__EXERCISE REQUIREMENTS__
If a line in the data below contains "with", copy it.
### EXTRACTED MATERIAL
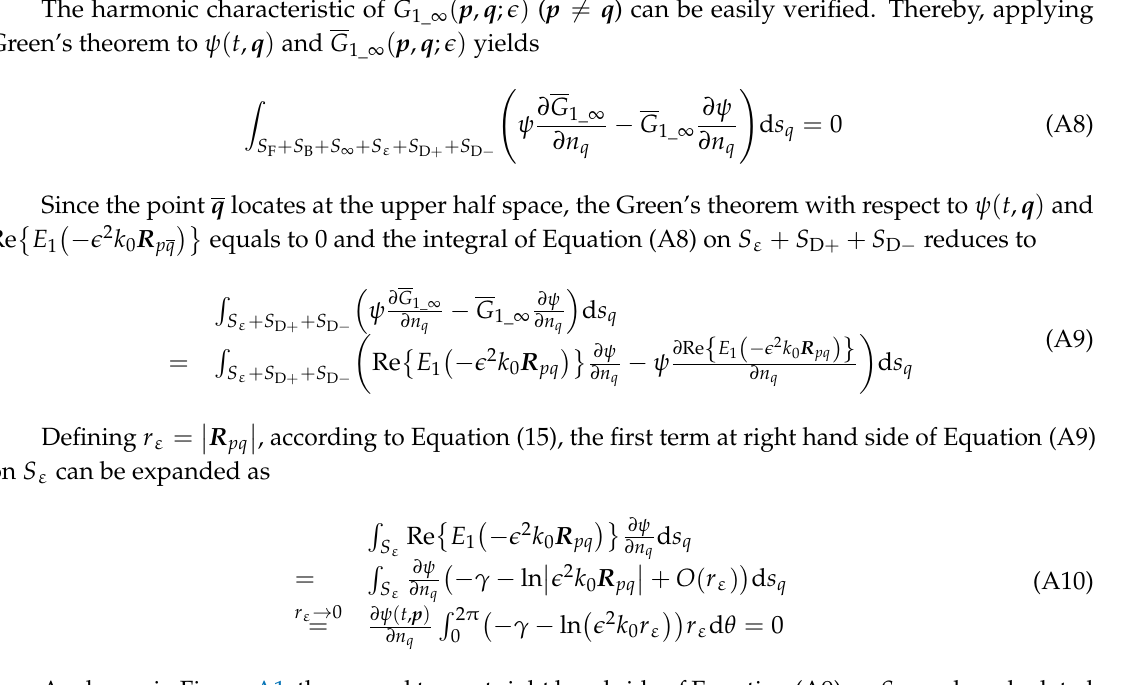
Figure A1. The integral path for the instantaneous term G 1_ ∞ ( p , q ; (cid:101) ) .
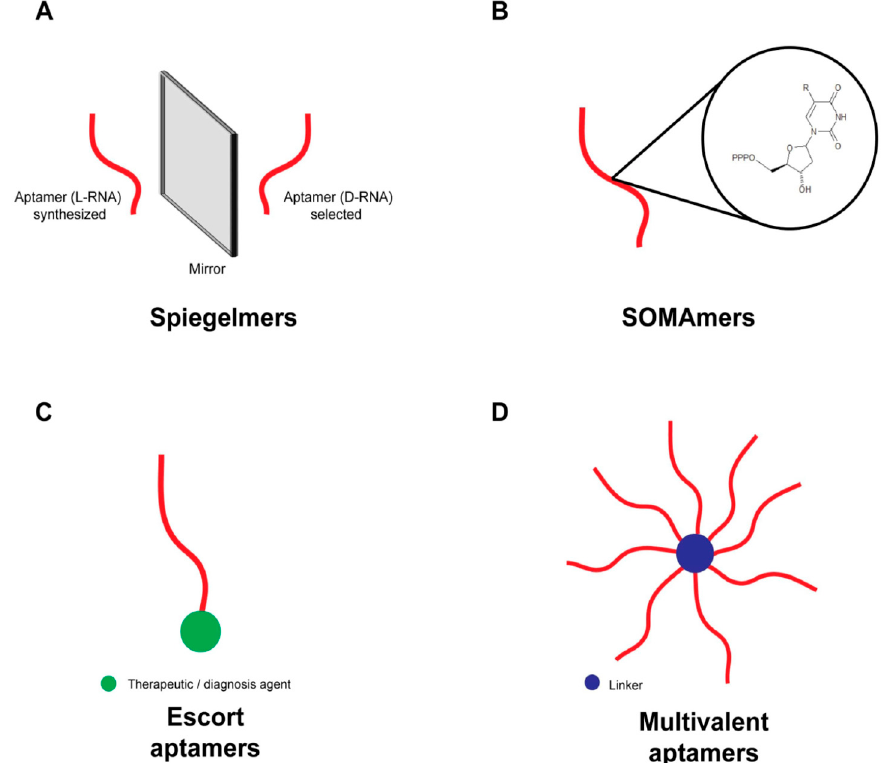
Figure 2. Design of aptamers with the aim to improve function, stability, activity, and/or affinity. ( A ) Spiegelmers. Characterized by the presence of L-ribonucleotides on the RNA sequence to improve stability in biological medium. ( B ) SOMAmers. Sequence containing uridine modified on 5 ′ -position (R) to increase affinity, specificity and stability. ( C ) Escort aptamer. Aptamer linked with a therapeutic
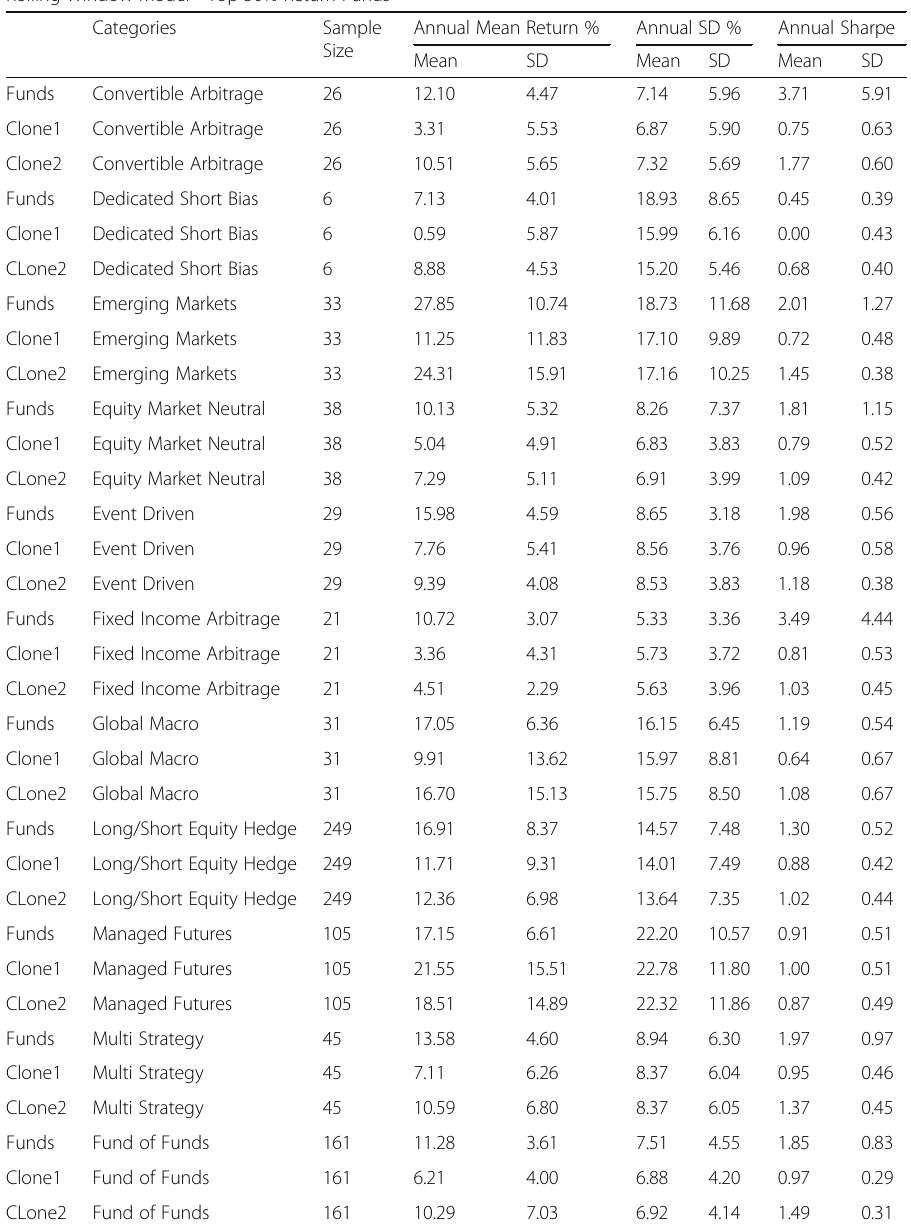
Table 6 Performance comparison for rolling window model for top 50% return funds and their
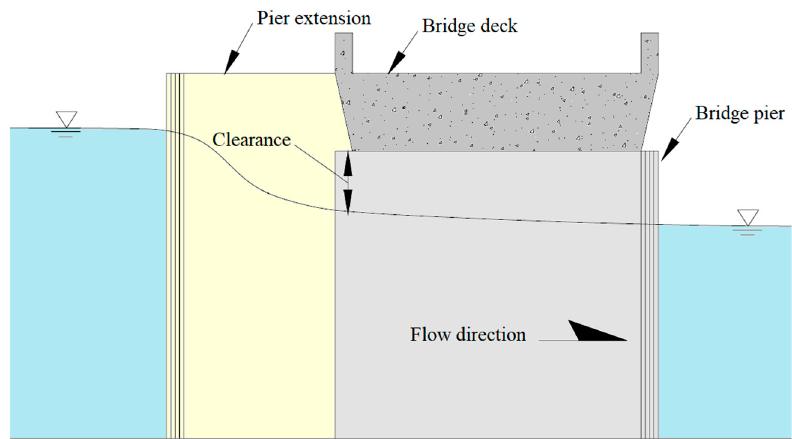
Figure 1. Bridge with pier extension.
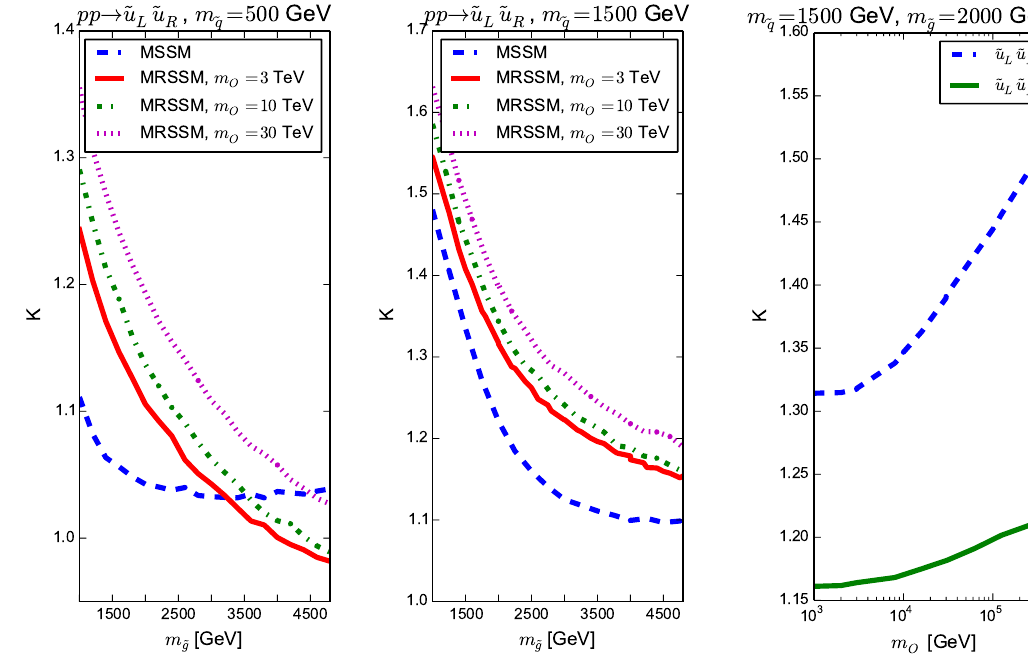
Figure 8. Comparison of K-factor dependence on the gluino mass between the MSSM and the MRSSM at di(cid:11)erent octet masses shown for two di(cid:11)erent squark masses.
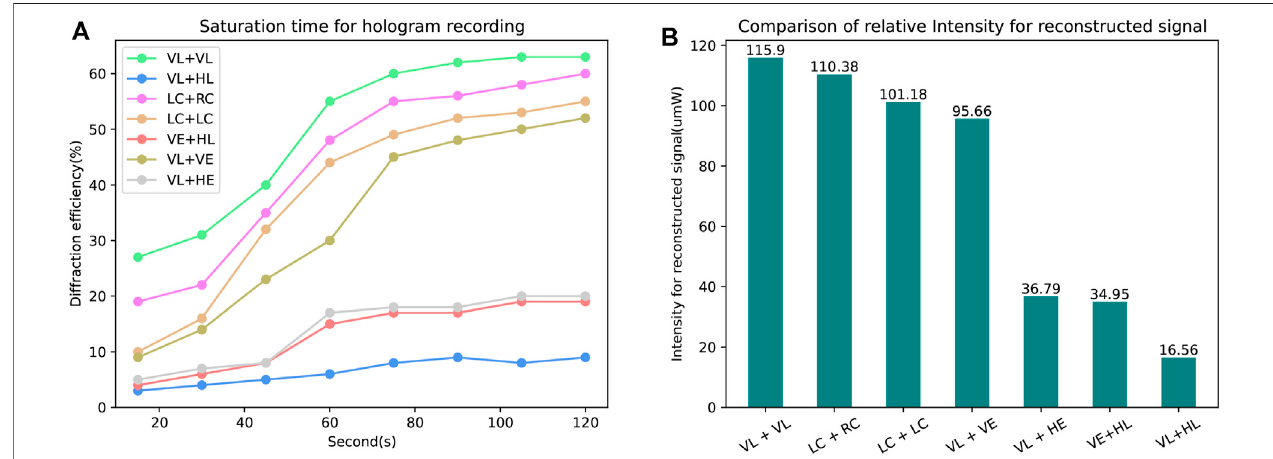
FIGURE3| Resultsforreconstructedholographicimagefromdifferentpolarization. (A) Saturationtimeforhologramrecording, (B) Comparisonofrelativeintensity for reconstructed signal.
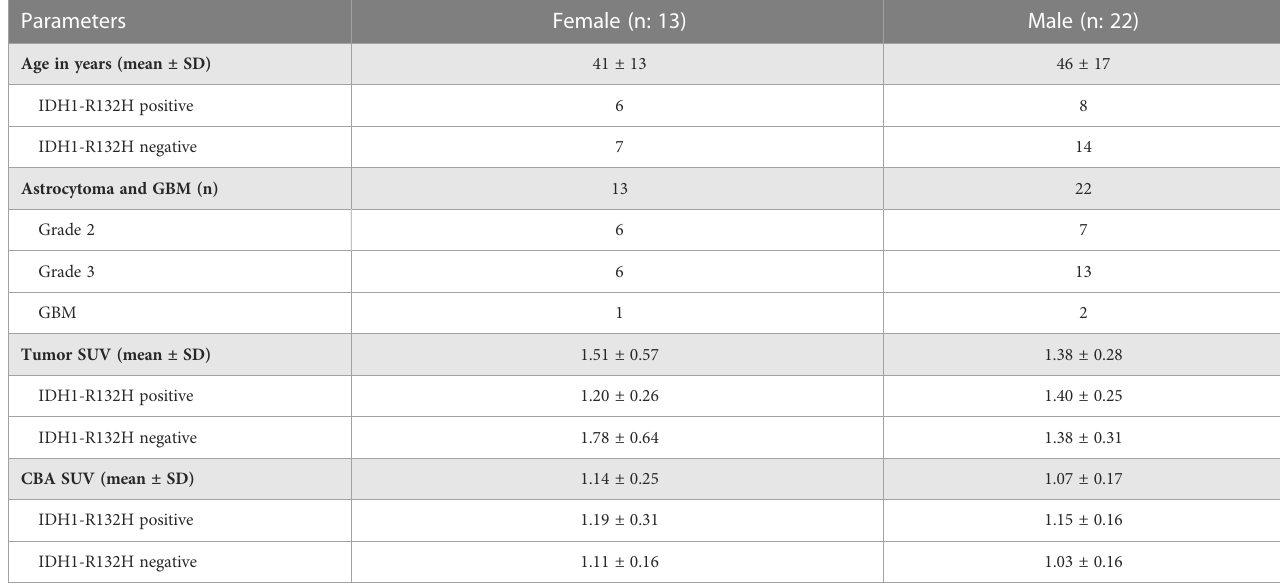
TABLE 1 Demographic and MET-PET imaging characteristics of the study population of 35 astrocytic gliomas based on the WHO classi fi cation 2016 (n=35).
######
__RESULT BELOW__
Figure 2. Design of aptamers with the aim to improve function, stability, activity, and/or affinity. ( A ) Spiegelmers. Characterized by the presence of L-ribonucleotides on the RNA sequence to improve stability in biological medium. ( B ) SOMAmers. Sequence containing uridine modified on 5 ′ -position (R) to increase affinity, specificity and stability. ( C ) Escort aptamer. Aptamer linked with a therapeutic
Figure 1. Bridge with pier extension.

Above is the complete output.